» EXERCISE REQUIREMENTS
Scan the data below. Pull out each line where "APERTURE" occurs.

#### SUPPLIED MATERIAL

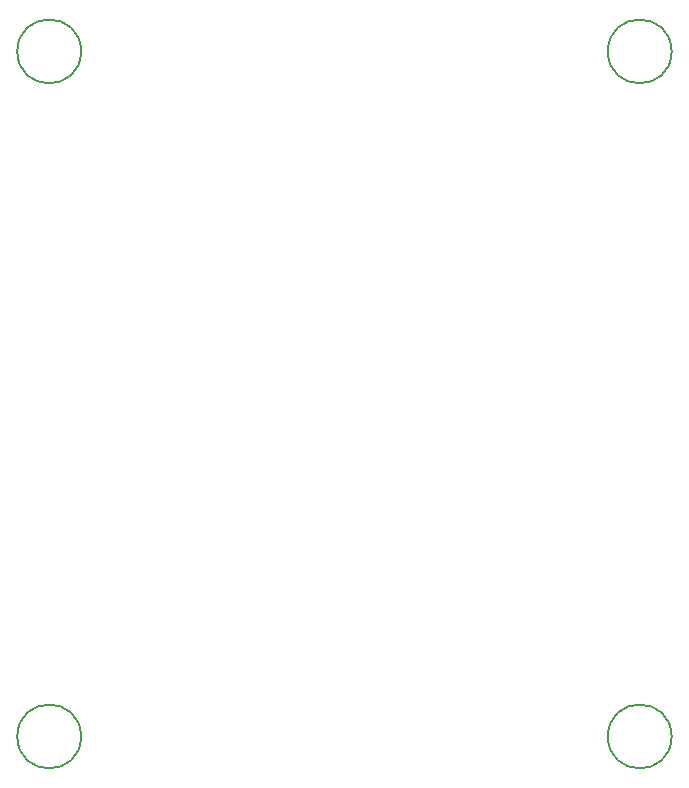
<source format=gbr>
%TF.GenerationSoftware,KiCad,Pcbnew,7.0.8*%
%TF.CreationDate,2024-05-28T19:10:26-07:00*%
%TF.ProjectId,BroncoSpaceRP2040,42726f6e-636f-4537-9061-636552503230,rev?*%
%TF.SameCoordinates,Original*%
%TF.FileFunction,Other,Comment*%
%FSLAX46Y46*%
G04 Gerber Fmt 4.6, Leading zero omitted, Abs format (unit mm)*
G04 Created by KiCad (PCBNEW 7.0.8) date 2024-05-28 19:10:26*
%MOMM*%
%LPD*%
G01*
G04 APERTURE LIST*
%ADD10C,0.150000*%
G04 APERTURE END LIST*
D10*
%TO.C,H3*%
X7700000Y5000000D02*
G75*
G03*
X7700000Y5000000I-2700000J0D01*
G01*
%TO.C,H2*%
X57700000Y63000000D02*
G75*
G03*
X57700000Y63000000I-2700000J0D01*
G01*
%TO.C,H1*%
X7700000Y63000000D02*
G75*
G03*
X7700000Y63000000I-2700000J0D01*
G01*
%TO.C,H4*%
X57700000Y5000000D02*
G75*
G03*
X57700000Y5000000I-2700000J0D01*
G01*
%TD*%
M02*

</source>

########

» ANSWER FOR THIS EXERCISE
G04 APERTURE LIST*
G04 APERTURE END LIST*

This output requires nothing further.